→ TEXT PROVIDED:
####

As micro-credentials take hold across higher ed, “soft skills” such as communication and creativity are now as central to instruction as are the technical skills taught in these professional pathways.
Take the HVAC micro-pathway offered at Pima Community College in Tucson, Arizona. A repair person going to a home in southern Arizona that has lost air-conditioning in the middle of the summer for 24 hours not only needs to know how to fix the hardware but also should be empathetic to the residents’ discomfort and frustration. “If we’re only training people in technical skills, we’re not giving them the things they need to be good citizens and great workers,” says Ian R. Roark, the college’s vice president of Workforce Development & Strategic Partnerships.
Career navigators lend a hand
The driving force behind the rise of micro-credentials is two-fold. One, they provide paths for professionals and traditional students to add new skills at an accelerated and more affordable pace. Secondly, the digital credentials and badges awarded give employers richer information about the specific skills a student has acquired.
Pima Community College began developing its non-credit FastTrack program in the years prior to the pandemic as industries became more and more automated, which required a growing number of workers to re-skill and upskill, Roark says. The college has since launched several pilots, offering eight- to 12-week micro-credential programs in emergency medical services, information technology and cybersecurity, automotive technology, and four construction trades. Developing intercultural fluency, critical thinking and other “soft skills” account for about 15 to 30 hours of each pathway. Students demonstrate these skills through a combination of reading, research, communications with classmates and a gamified end-of-course summative assessment that requires students to demonstrate these competencies, Roark says.

####

→ SOURCE DATA:
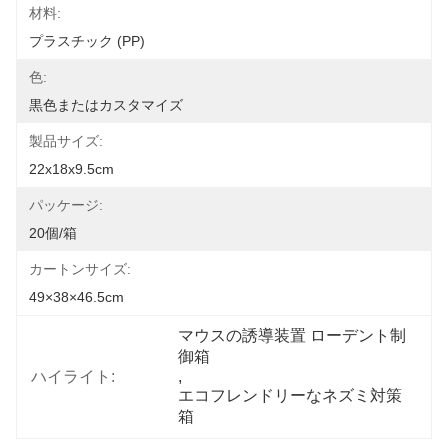
材料:
プラスチック (PP)
色:
黒色またはカスタマイズ
製品サイズ:
22x18x9.5cm
パッケージ:
20個/箱
カートンサイズ:
49×38×46.5cm
マウスの誘導装置 ローデント制
御箱
ハイライト:
, 
エコフレンドリーなネズミ対策
箱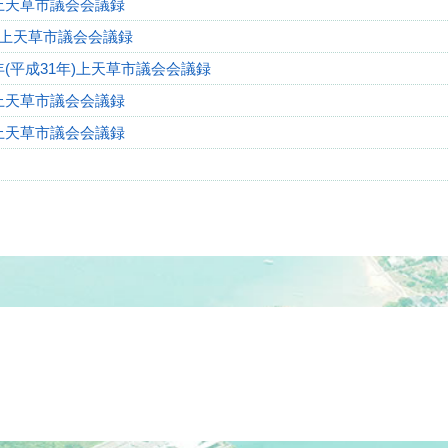
上天草市議会会議録
年上天草市議会会議録
(平成31年)上天草市議会会議録
年上天草市議会会議録
年上天草市議会会議録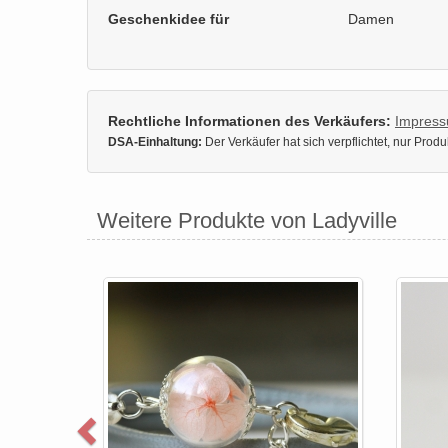
Geschenkidee für
Damen
Rechtliche Informationen des Verkäufers:
Impres
DSA-Einhaltung:
Der Verkäufer hat sich verpflichtet, nur Pro
Weitere Produkte von Ladyville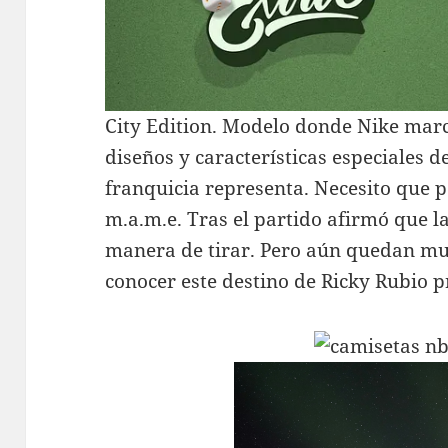
City Edition. Modelo donde Nike marc
diseños y características especiales d
franquicia representa. Necesito que p
m.a.m.e. Tras el partido afirmó que 
manera de tirar. Pero aún quedan mu
conocer este destino de Ricky Rubio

####

→ TASK: In the article on micro-credentials, how many hours of each Pima Community College pathway are given to developing soft skills?

→ WRITTEN SOLUTION: About 15 to 30 hours.